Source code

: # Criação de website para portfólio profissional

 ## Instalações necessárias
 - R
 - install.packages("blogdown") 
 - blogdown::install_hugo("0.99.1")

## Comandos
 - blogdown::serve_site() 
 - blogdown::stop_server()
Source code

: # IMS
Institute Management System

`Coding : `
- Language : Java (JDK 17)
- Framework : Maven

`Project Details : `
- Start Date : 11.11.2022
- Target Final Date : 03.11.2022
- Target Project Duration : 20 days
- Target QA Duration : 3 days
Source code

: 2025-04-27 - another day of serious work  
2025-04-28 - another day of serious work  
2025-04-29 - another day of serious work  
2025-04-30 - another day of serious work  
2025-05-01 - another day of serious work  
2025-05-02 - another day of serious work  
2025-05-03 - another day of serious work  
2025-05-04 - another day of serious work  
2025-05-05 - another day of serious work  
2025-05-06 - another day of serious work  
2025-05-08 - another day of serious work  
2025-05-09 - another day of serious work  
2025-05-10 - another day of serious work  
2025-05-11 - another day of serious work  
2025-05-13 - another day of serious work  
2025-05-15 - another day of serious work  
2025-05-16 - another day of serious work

______________________________

Work to complete »
Tell how many lines in the entries above include the word "Target", and respond with the number alone.

Answer section »
3